• _SOURCE MATERIAL_
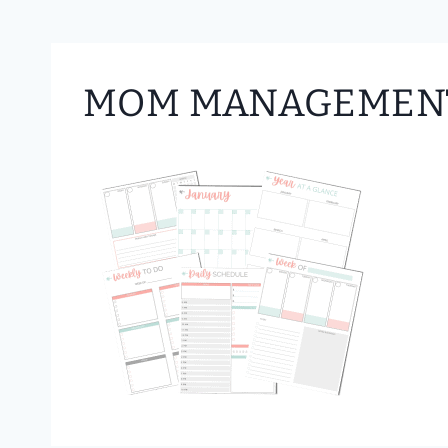
MOM MANAGEMENT 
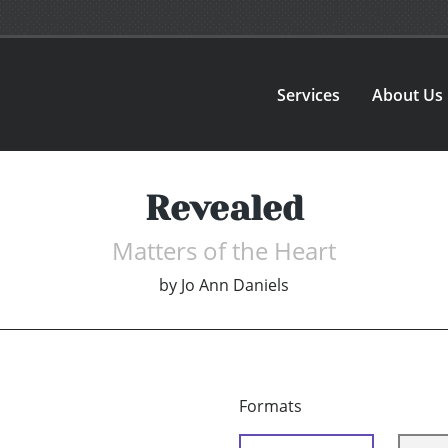
Services
About Us
Revealed
Matters of the Heart
by
Jo Ann Daniels
Formats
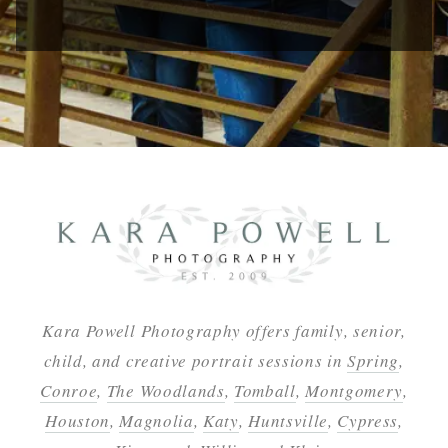
Kara Powell Photography offers family, senior,
child, and creative portrait sessions in
Spring
,
Conroe
,
The Woodlands
,
Tomball
,
Montgomery
,
Houston
,
Magnolia
,
Katy
,
Huntsville
,
Cypress
,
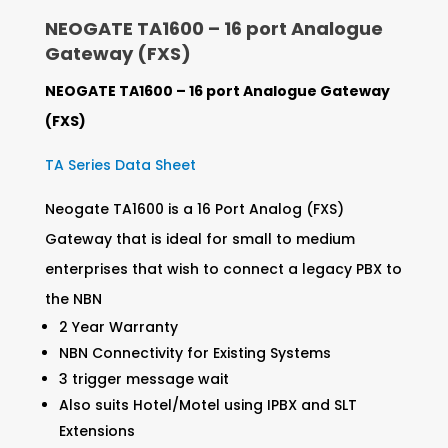
NEOGATE TA1600 – 16 port Analogue
Gateway (FXS)
NEOGATE TA1600 – 16 port Analogue Gateway
(FXS)
TA Series Data Sheet
Neogate TA1600 is a 16 Port Analog (FXS)
Gateway that is ideal for small to medium
enterprises that wish to connect a legacy PBX to
the NBN
2 Year Warranty
NBN Connectivity for Existing Systems
3 trigger message wait
Also suits Hotel/Motel using IPBX and SLT
Extensions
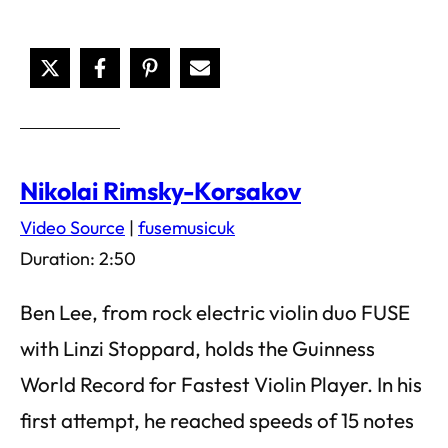
Nikolai Rimsky-Korsakov
Video Source
|
fusemusicuk
Duration: 2:50
Ben Lee, from rock electric violin duo FUSE
with Linzi Stoppard, holds the Guinness
World Record for Fastest Violin Player. In his
first attempt, he reached speeds of 15 notes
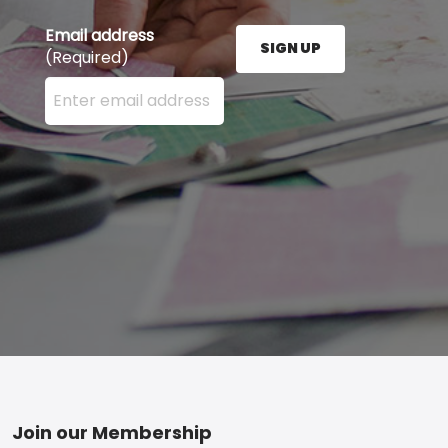
Email address
SIGN UP
(Required)
Enter your email address here and press the Sign U
Footer
Join our Membership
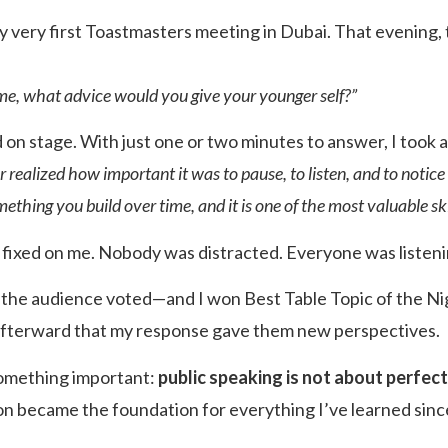
my very first Toastmasters meeting in Dubai. That evening,
time, what advice would you give your younger self?”
d on stage. With just one or two minutes to answer, I took 
 realized how important it was to pause, to listen, and to notice 
mething you build over time, and it is one of the most valuable skill
e fixed on me. Nobody was distracted. Everyone was listeni
, the audience voted—and I won Best Table Topic of the N
afterward that my response gave them new perspectives.
omething important:
public speaking is not about perfect
on became the foundation for everything I’ve learned sinc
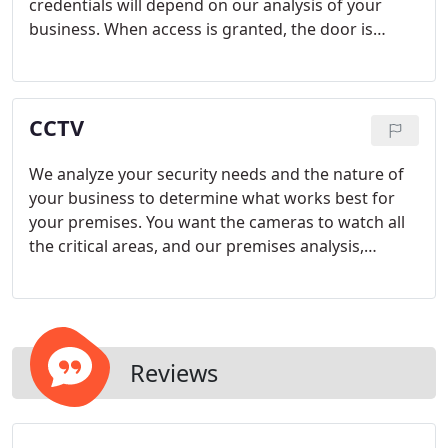
credentials will depend on our analysis of your
business. When access is granted, the door is
unlocked for a period of time and the transaction
recorded. When access is denied, the door remains
locked and the transaction recorded.
CCTV
We analyze your security needs and the nature of
your business to determine what works best for
your premises. You want the cameras to watch all
the critical areas, and our premises analysis,
together with the fact that we take time to
understand your business, helps to make sure that
we install cameras in high risk areas, where
security breaches are most likely to take place.
Reviews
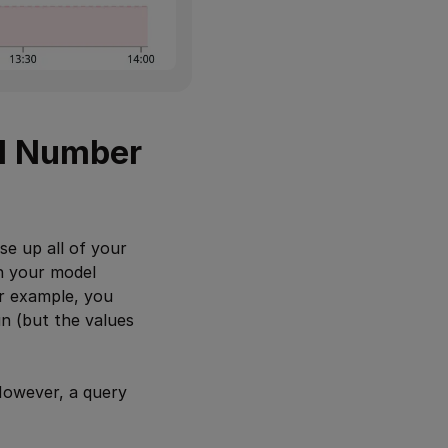
al Number
se up all of your
in your model
or example, you
n (but the values
However, a query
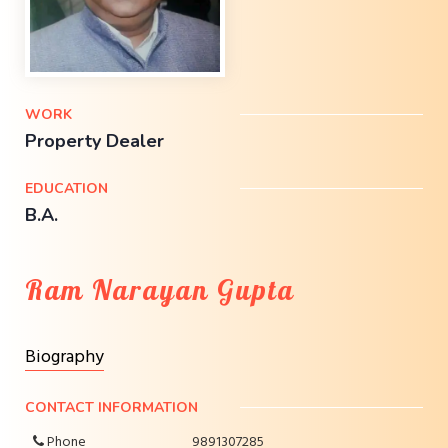
WORK
Property Dealer
EDUCATION
B.A.
Ram Narayan Gupta
Biography
CONTACT INFORMATION
Phone
9891307285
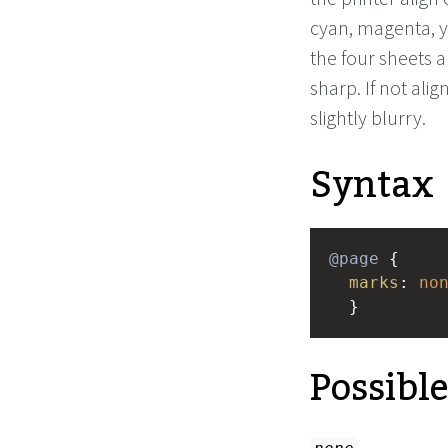
cyan, magenta, y
the four sheets a
sharp. If not alig
slightly blurry.
Syntax
@page
 { 
marks
: 
no
  }
Possibl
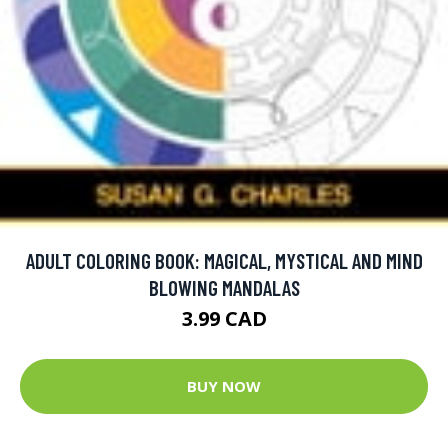
ADULT COLORING BOOK: MAGICAL, MYSTICAL AND MIND
BLOWING MANDALAS
3.99 CAD
BUY NOW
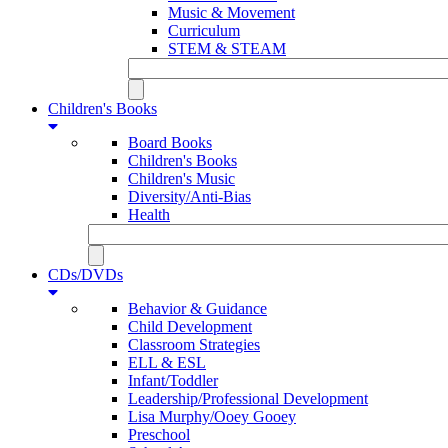
Music & Movement
Curriculum
STEM & STEAM
Children's Books
Board Books
Children's Books
Children's Music
Diversity/Anti-Bias
Health
CDs/DVDs
Behavior & Guidance
Child Development
Classroom Strategies
ELL & ESL
Infant/Toddler
Leadership/Professional Development
Lisa Murphy/Ooey Gooey
Preschool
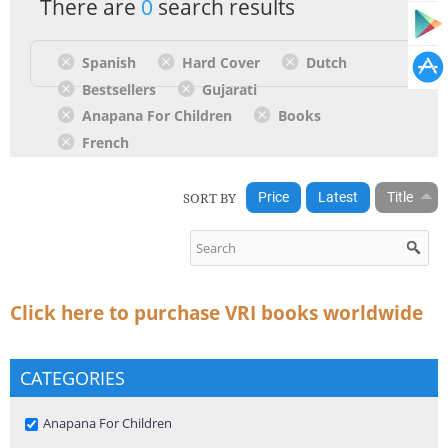
There are
0
search results
Spanish
Hard Cover
Dutch
Bestsellers
Gujarati
Anapana For Children
Books
French
SORT BY
Price
Latest
Title
Click here to purchase VRI books worldwide
CATEGORIES
Remove Anapana For Children filter
Anapana For Children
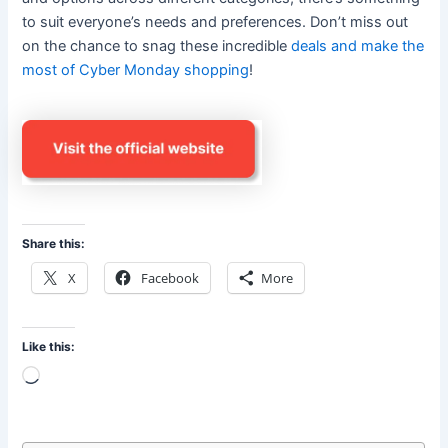
to suit everyone’s needs and preferences. Don’t miss out
on the chance to snag these incredible
deals and make the
most of Cyber Monday shopping
!
Share this:
X
Facebook
More
Like this:
Loading…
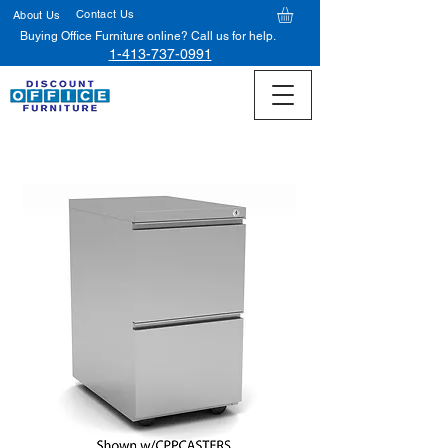
Contact Us
About Us
Buying Office Furniture online? Call us for help.
1-413-737-0991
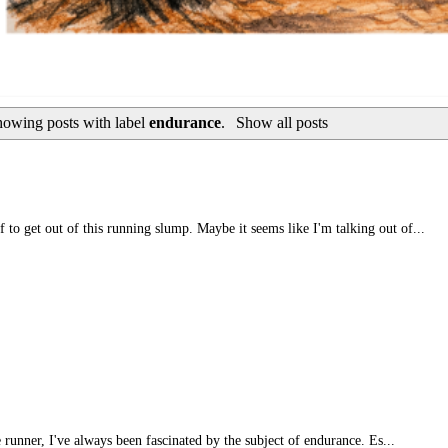
owing posts with label
endurance
.
Show all posts
 to get out of this running slump. Maybe it seems like I'm talking out of...
e runner, I've always been fascinated by the subject of endurance. Es...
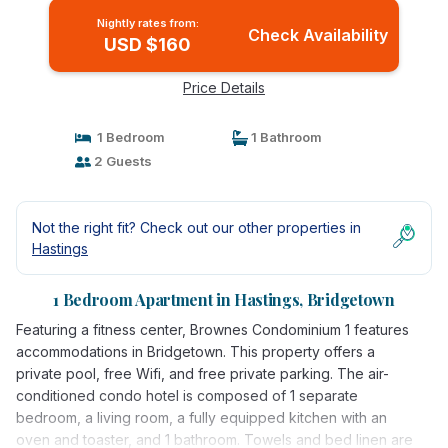
Nightly rates from:
Check Availability
USD $160
Price Details
1 Bedroom
1 Bathroom
2 Guests
Not the right fit? Check out our other properties in
Hastings
1 Bedroom Apartment in Hastings, Bridgetown
Featuring a fitness center, Brownes Condominium 1 features
accommodations in Bridgetown. This property offers a
private pool, free Wifi, and free private parking. The air-
conditioned condo hotel is composed of 1 separate
bedroom, a living room, a fully equipped kitchen with an
oven and toaster, and 1 bathroom. Towels and bed linen are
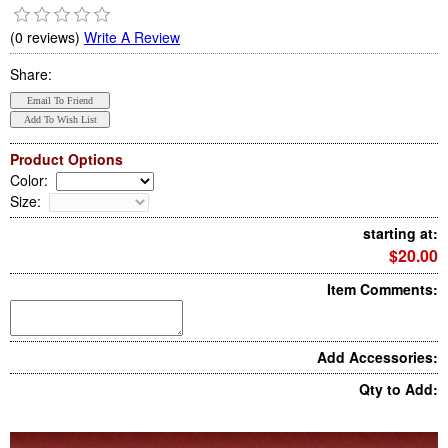
(0 reviews)
Write A Review
Share:
Product Options
Color
:
Size
:
starting at:
$20.00
Item Comments:
Add Accessories:
Qty to Add:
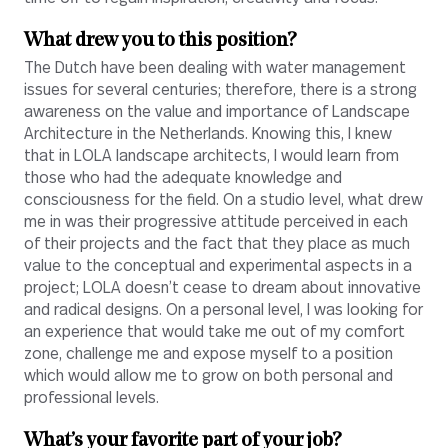
What drew you to this position?
The Dutch have been dealing with water management
issues for several centuries; therefore, there is a strong
awareness on the value and importance of Landscape
Architecture in the Netherlands. Knowing this, I knew
that in LOLA landscape architects, I would learn from
those who had the adequate knowledge and
consciousness for the field. On a studio level, what drew
me in was their progressive attitude perceived in each
of their projects and the fact that they place as much
value to the conceptual and experimental aspects in a
project; LOLA doesn’t cease to dream about innovative
and radical designs. On a personal level, I was looking for
an experience that would take me out of my comfort
zone, challenge me and expose myself to a position
which would allow me to grow on both personal and
professional levels.
What’s your favorite part of your job?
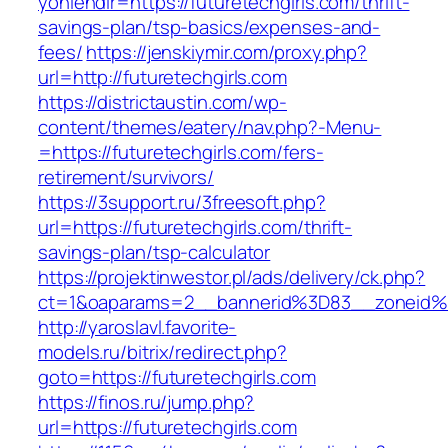
yonlendir=https://futuretechgirls.com/thrift-
savings-plan/tsp-basics/expenses-and-
fees/
https://jenskiymir.com/proxy.php?
url=http://futuretechgirls.com
https://districtaustin.com/wp-
content/themes/eatery/nav.php?-Menu-
=https://futuretechgirls.com/fers-
retirement/survivors/
https://3support.ru/3freesoft.php?
url=https://futuretechgirls.com/thrift-
savings-plan/tsp-calculator
https://projektinwestor.pl/ads/delivery/ck.php?
ct=1&oaparams=2__bannerid%3D83__zoneid%
http://yaroslavl.favorite-
models.ru/bitrix/redirect.php?
goto=https://futuretechgirls.com
https://finos.ru/jump.php?
url=https://futuretechgirls.com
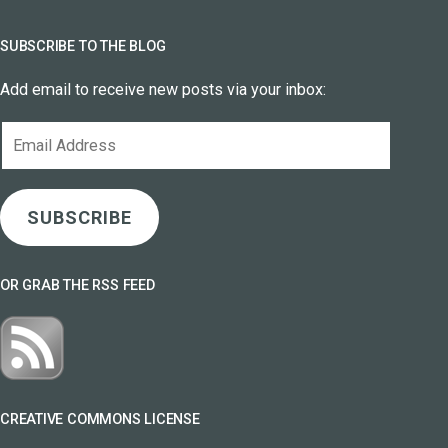
SUBSCRIBE TO THE BLOG
Add email to receive new posts via your inbox:
Email
Address
SUBSCRIBE
OR GRAB THE RSS FEED
CREATIVE COMMONS LICENSE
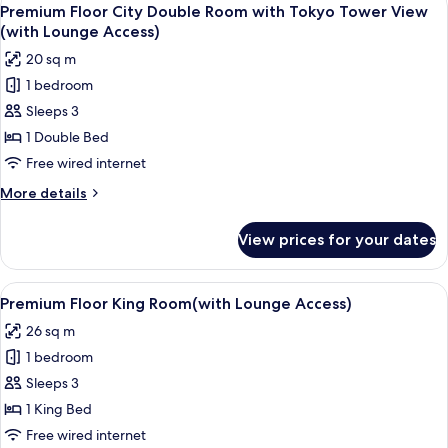
View
18
Room
Premium Floor City Double Room with Tokyo Tower View
all
(with
(with Lounge Access)
Lounge
photos
20 sq m
Access)
for
1 bedroom
Premium
Sleeps 3
Floor
City
1 Double Bed
Double
Free wired internet
Room
More
More details
with
details
Tokyo
for
View prices for your dates
Premium
Tower
Floor
View
City
View
A hotel room with a large bed, bedside 
(with
18
Double
Premium Floor King Room(with Lounge Access)
all
Room
Lounge
26 sq m
with
photos
Access)
Tokyo
1 bedroom
for
Tower
Premium
Sleeps 3
View
Floor
(with
1 King Bed
Lounge
King
Free wired internet
Access)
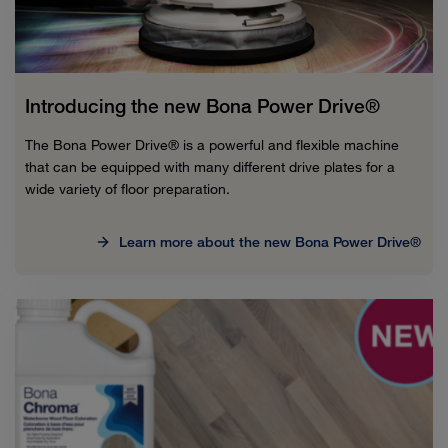
Introducing the new Bona Power Drive®
The Bona Power Drive® is a powerful and flexible machine
that can be equipped with many different drive plates for a
wide variety of floor preparation.
Learn more about the new Bona Power Drive®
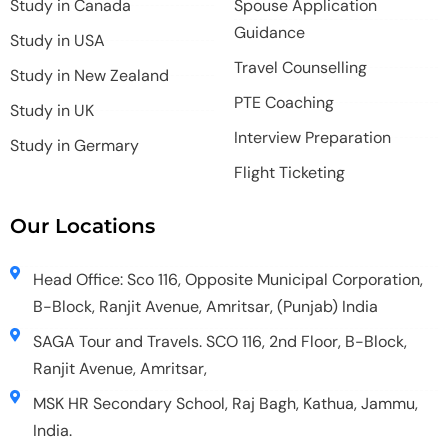
Study in Canada
Spouse Application
Guidance
Study in USA
Travel Counselling
Study in New Zealand
PTE Coaching
Study in UK
Interview Preparation
Study in Germary
Flight Ticketing
Our Locations
Head Office: Sco 116, Opposite Municipal Corporation,
B-Block, Ranjit Avenue, Amritsar, (Punjab) India
SAGA Tour and Travels. SCO 116, 2nd Floor, B-Block,
Ranjit Avenue, Amritsar,
MSK HR Secondary School, Raj Bagh, Kathua, Jammu,
India.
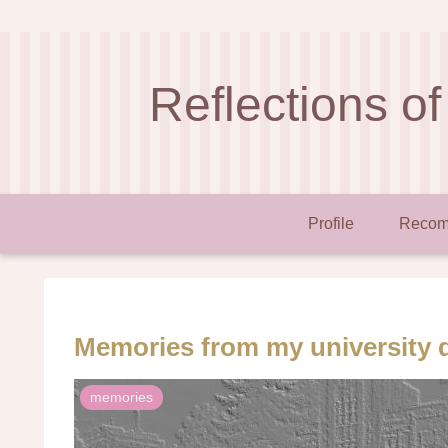
Reflections of
Profile
Recom
Memories from my university 
memories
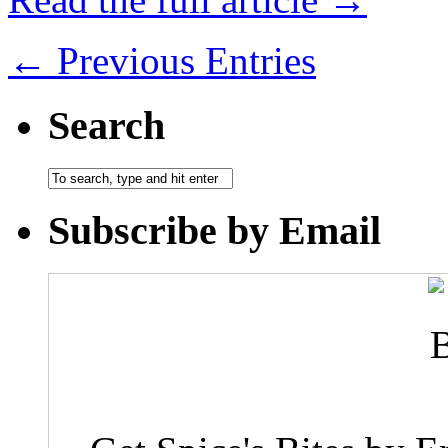
← Previous Entries
Search
Subscribe by Email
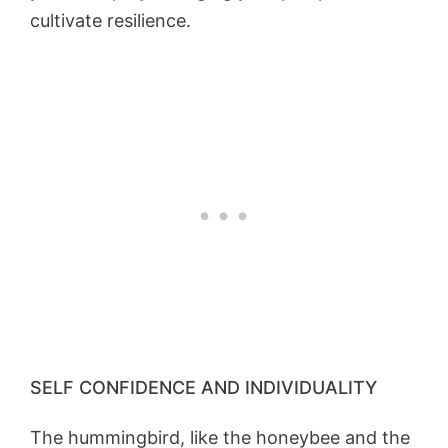
cultivate resilience.
SELF CONFIDENCE AND INDIVIDUALITY
The hummingbird, like the honeybee and the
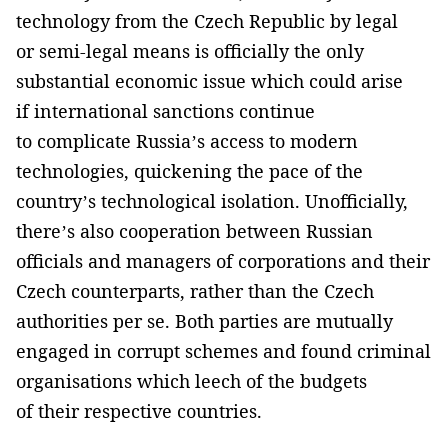
technology from the Czech Republic by legal
or semi-legal means is officially the only
substantial economic issue which could arise
if international sanctions continue
to complicate Russia’s access to modern
technologies, quickening the pace of the
country’s technological isolation. Unofficially,
there’s also cooperation between Russian
officials and managers of corporations and their
Czech counterparts, rather than the Czech
authorities per se. Both parties are mutually
engaged in corrupt schemes and found criminal
organisations which leech of the budgets
of their respective countries.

• _ACTIVITY_
Show each line of the records that contains the word "position". Case matters, so only lines that match it letter for letter count.

• _RESPONSE TO THE TASK_
What drew you to this position?
zone, challenge me and expose myself to a position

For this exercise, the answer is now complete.